What to do: From the entries that follow, reproduce exactly and only the lines from the line with "thumb tip: (840, 1040)" to the line with "wrist: (1035, 1160)", endpoints included.

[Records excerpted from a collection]
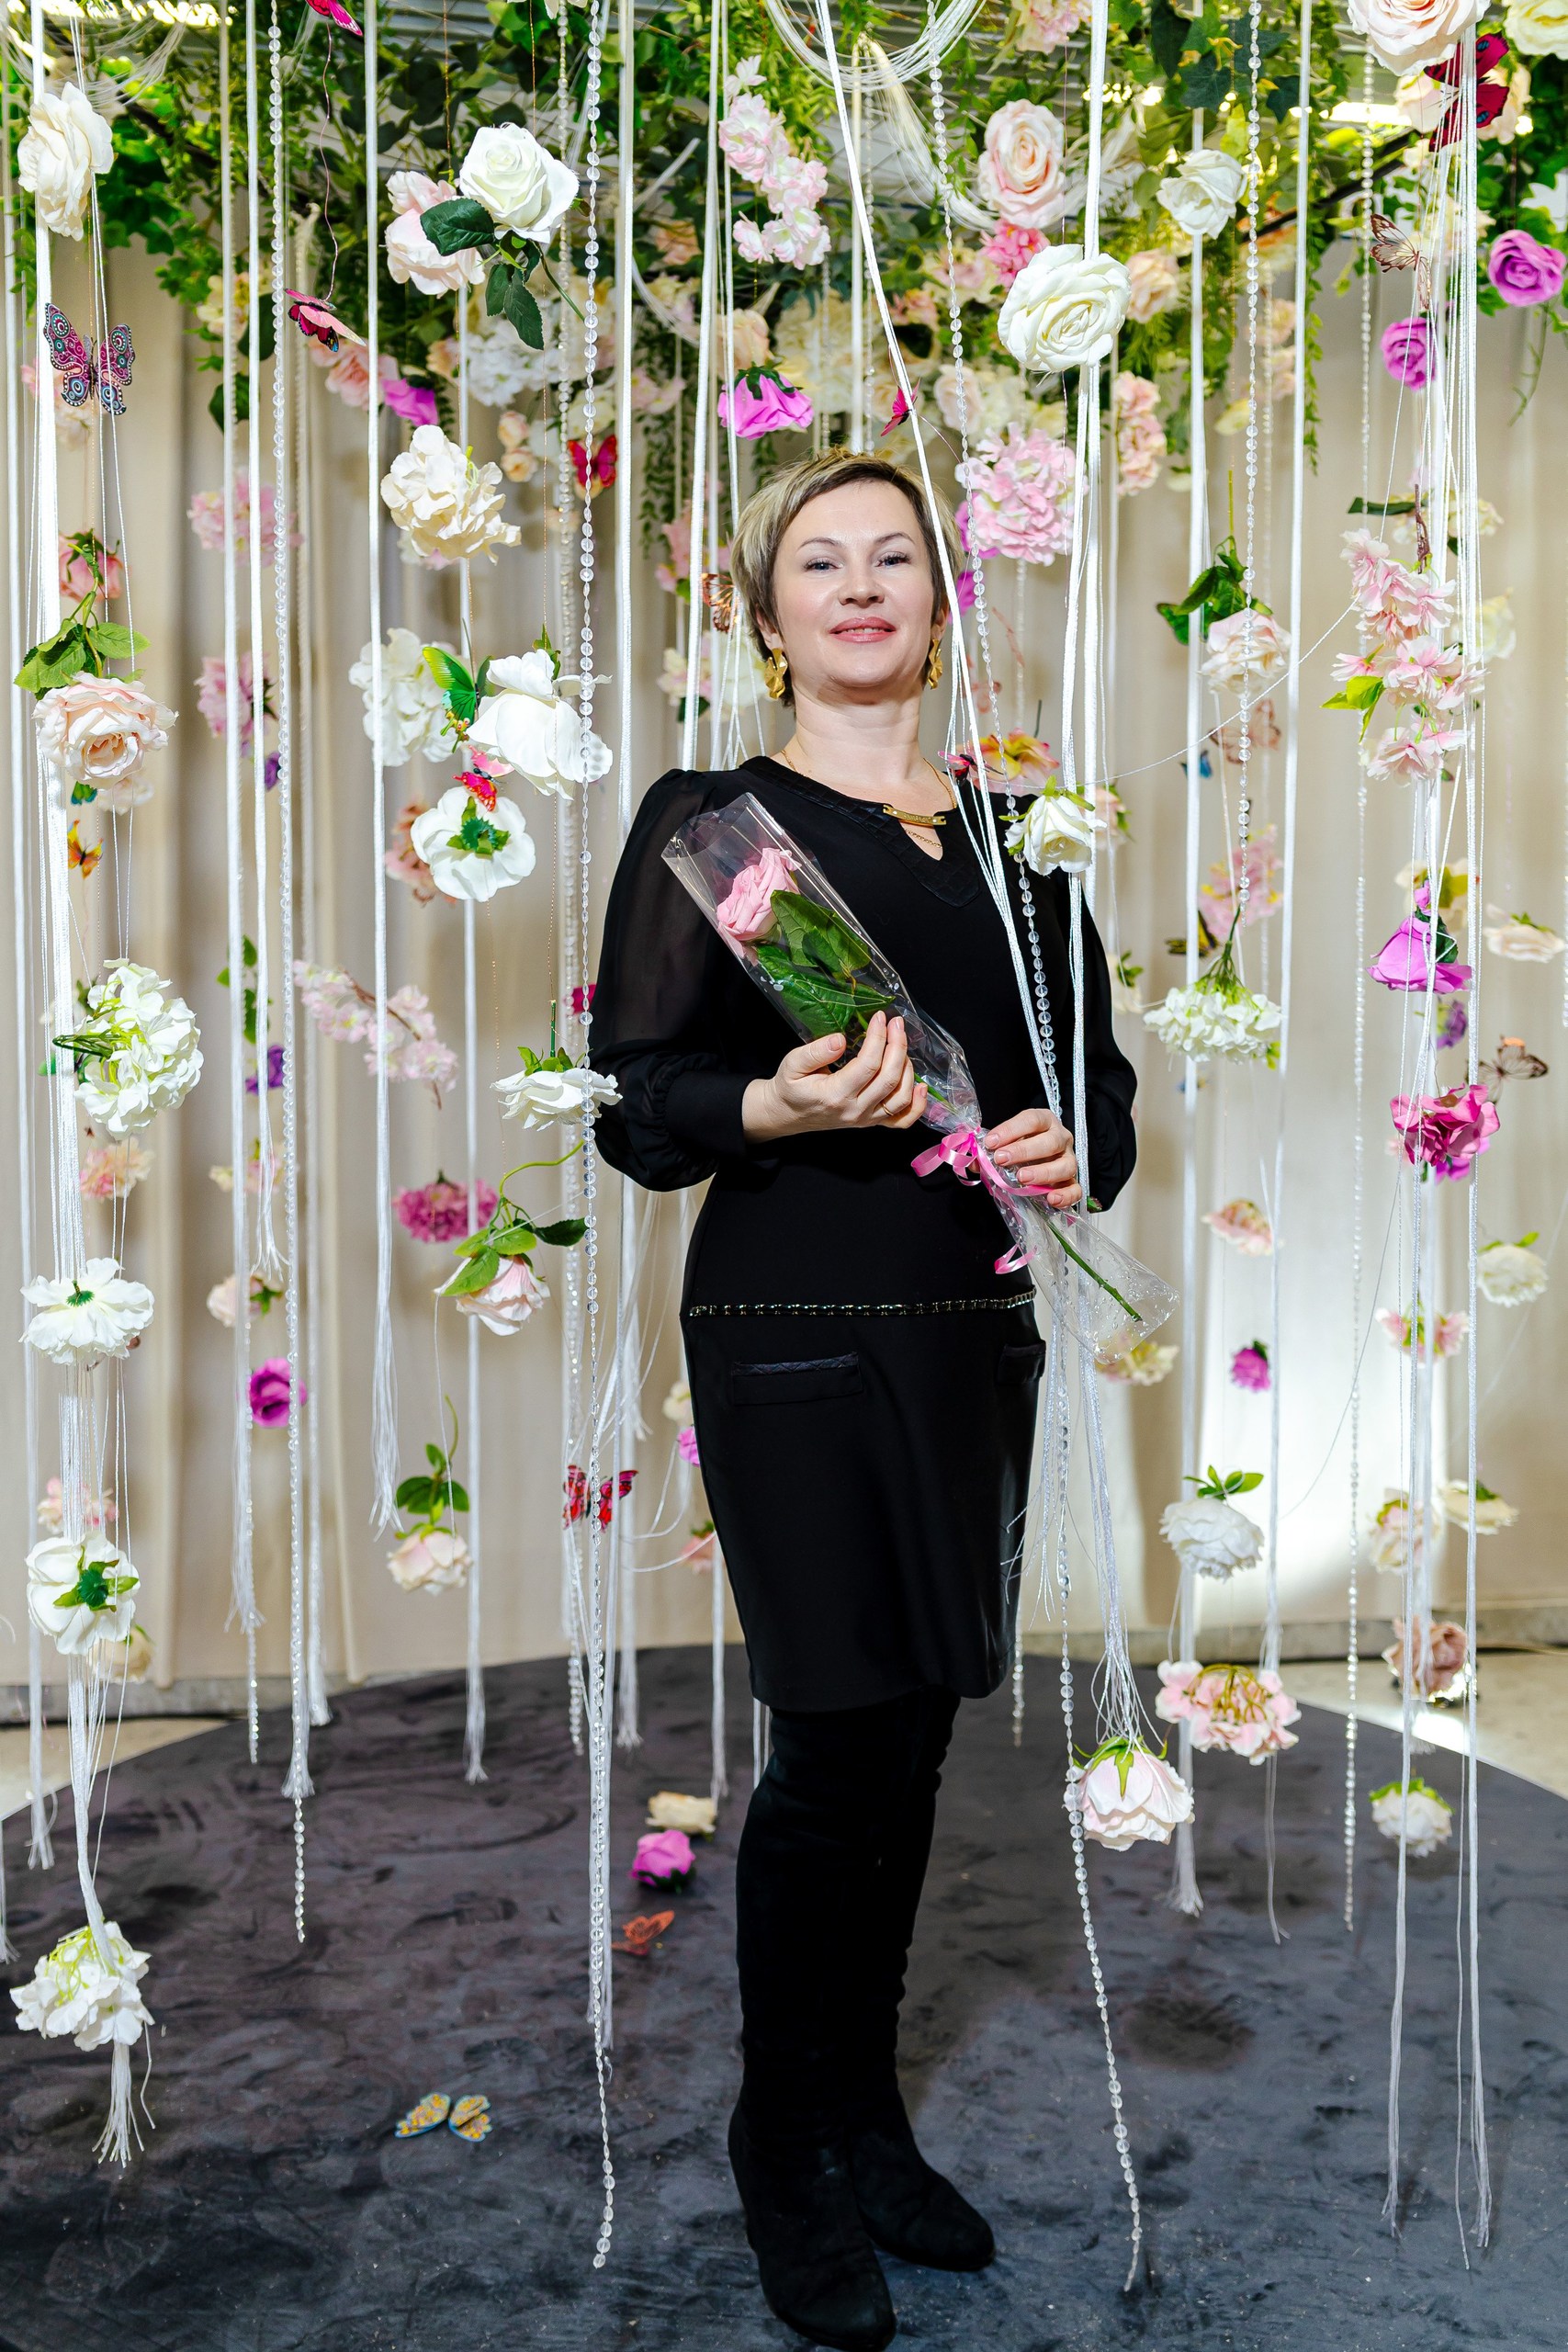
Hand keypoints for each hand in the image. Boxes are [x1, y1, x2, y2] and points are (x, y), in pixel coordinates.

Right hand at [742, 1012, 929, 1142]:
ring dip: (907, 1068)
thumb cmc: (791, 1087)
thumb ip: (814, 1052)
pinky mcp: (871, 1122)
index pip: (867, 1065)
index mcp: (835, 1095)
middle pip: (889, 1079)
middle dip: (897, 1047)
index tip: (879, 1018)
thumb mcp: (792, 1064)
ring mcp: (866, 1119)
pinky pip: (901, 1120)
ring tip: (900, 1045)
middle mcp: (855, 1111)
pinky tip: (922, 1086)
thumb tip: (840, 1040)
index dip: (878, 1038)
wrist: (787, 1113)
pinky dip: (917, 1106)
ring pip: (900, 1098)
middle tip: (896, 1023)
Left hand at [984, 1106, 1079, 1207]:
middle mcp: (1061, 1138)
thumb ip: (988, 1151)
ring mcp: (1069, 1160)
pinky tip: (1050, 1199)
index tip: (990, 1142)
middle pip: (1050, 1141)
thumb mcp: (1004, 1144)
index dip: (1010, 1129)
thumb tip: (972, 1162)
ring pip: (1066, 1165)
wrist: (1035, 1160)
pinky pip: (1076, 1189)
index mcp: (1044, 1121)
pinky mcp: (1072, 1182)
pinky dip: (1065, 1195)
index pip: (1031, 1120)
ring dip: (1043, 1172)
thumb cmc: (1018, 1147)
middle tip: (1001, 1159)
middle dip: (1024, 1150)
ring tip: (1022, 1178)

Response:
thumb tip: (840, 1040)
index dip: (878, 1038)
wrist: (787, 1113)
pinky dip: (917, 1106)
ring pip: (900, 1098)
middle tip: (896, 1023)
Left hand at [984, 1106, 1079, 1207]:
middle mcp: (1061, 1138)
thumb ip: (988, 1151)
ring mcp: (1069, 1160)
pinky tip: (1050, 1199)
index tip: (990, 1142)
middle pip: (1050, 1141)
thumb mcp: (1004, 1144)
index dip: (1010, 1129)
thumb tip: (972, 1162)
ring pip: (1066, 1165)
wrist: (1035, 1160)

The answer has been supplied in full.